## DATASET RECORDS
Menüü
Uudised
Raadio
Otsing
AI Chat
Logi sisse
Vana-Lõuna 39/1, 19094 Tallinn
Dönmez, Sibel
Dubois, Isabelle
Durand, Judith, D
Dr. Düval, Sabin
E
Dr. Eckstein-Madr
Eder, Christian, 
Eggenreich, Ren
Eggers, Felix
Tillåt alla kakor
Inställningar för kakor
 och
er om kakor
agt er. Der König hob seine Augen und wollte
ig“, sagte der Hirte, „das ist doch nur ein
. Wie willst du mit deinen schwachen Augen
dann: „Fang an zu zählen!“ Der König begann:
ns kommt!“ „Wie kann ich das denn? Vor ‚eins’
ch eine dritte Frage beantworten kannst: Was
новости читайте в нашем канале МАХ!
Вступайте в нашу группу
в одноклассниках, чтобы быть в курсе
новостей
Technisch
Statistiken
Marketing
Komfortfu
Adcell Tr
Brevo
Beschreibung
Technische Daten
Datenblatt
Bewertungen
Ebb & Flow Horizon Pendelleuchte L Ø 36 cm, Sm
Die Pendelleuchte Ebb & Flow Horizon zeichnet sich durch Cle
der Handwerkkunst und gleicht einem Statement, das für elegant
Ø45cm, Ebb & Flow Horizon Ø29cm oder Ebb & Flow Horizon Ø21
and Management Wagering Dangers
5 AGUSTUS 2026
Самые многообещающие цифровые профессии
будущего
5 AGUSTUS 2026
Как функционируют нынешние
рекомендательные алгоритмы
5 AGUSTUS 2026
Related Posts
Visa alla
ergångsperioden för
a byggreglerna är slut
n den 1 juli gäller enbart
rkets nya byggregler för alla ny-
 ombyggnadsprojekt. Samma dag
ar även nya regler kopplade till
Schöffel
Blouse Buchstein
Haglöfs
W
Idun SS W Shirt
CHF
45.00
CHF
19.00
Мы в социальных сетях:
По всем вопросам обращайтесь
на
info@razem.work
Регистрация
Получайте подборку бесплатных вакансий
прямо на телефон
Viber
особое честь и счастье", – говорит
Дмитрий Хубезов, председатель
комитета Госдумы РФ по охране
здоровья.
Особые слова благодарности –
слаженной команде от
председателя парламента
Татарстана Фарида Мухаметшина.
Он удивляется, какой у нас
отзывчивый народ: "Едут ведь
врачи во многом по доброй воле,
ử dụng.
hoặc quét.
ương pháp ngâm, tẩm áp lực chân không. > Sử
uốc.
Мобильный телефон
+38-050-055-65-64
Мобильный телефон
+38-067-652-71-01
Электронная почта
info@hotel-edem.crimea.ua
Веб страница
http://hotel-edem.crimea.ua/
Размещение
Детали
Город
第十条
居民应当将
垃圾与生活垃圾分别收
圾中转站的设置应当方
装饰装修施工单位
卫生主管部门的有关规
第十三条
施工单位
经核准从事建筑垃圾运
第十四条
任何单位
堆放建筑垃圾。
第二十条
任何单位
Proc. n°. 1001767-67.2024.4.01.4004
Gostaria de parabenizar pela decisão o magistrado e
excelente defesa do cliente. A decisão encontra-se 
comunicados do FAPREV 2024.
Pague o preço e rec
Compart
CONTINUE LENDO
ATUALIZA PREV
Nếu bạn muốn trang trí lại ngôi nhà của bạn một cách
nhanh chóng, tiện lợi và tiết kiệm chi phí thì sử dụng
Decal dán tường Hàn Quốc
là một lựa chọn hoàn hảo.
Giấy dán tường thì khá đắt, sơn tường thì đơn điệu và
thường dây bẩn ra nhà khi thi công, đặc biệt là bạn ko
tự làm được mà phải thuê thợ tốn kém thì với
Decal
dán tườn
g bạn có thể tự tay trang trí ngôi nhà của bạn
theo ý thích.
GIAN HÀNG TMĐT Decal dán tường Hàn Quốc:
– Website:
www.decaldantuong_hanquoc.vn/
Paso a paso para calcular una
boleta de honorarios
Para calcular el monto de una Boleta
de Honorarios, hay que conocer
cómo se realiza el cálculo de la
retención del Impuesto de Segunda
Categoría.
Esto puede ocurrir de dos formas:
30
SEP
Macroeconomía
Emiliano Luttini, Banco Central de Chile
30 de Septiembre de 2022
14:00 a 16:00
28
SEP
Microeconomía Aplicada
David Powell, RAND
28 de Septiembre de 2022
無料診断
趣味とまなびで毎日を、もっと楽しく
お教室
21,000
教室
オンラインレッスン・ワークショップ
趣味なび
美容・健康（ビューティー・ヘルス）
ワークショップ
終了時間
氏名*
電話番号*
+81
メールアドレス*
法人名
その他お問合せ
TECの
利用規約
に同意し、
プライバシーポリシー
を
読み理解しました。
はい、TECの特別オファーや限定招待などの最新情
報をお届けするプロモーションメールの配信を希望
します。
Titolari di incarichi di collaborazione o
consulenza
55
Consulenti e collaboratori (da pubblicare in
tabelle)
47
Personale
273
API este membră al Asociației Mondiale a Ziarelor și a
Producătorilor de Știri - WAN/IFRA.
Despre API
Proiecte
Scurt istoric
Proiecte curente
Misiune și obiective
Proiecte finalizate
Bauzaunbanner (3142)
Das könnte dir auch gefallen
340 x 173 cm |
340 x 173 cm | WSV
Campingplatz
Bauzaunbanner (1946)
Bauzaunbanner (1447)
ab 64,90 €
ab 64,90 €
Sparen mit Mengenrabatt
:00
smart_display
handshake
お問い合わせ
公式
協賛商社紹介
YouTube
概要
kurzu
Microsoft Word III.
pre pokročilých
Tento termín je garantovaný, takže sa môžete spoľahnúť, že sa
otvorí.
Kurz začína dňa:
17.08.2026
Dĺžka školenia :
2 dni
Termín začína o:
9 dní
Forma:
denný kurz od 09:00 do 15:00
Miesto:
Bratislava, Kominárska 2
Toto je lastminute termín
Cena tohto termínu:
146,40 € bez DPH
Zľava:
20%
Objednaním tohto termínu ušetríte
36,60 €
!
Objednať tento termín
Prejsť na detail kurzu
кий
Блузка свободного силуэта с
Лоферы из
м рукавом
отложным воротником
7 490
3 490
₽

## PROBLEM
Rewrite the records from their first line through the line containing "er om kakor", changing "Tallinn" to "Tartu" and leaving everything else in those lines unchanged.

## ANSWER TO THE PROBLEM
Menüü
Uudised
Raadio
Otsing
AI Chat
Logi sisse
Vana-Lõuna 39/1, 19094 Tartu
Dönmez, Sibel
Dubois, Isabelle
Durand, Judith, D
Dr. Düval, Sabin
E
Dr. Eckstein-Madr
Eder, Christian, 
Eggenreich, Ren
Eggers, Felix
Tillåt alla kakor
Inställningar för kakor
 och
er om kakor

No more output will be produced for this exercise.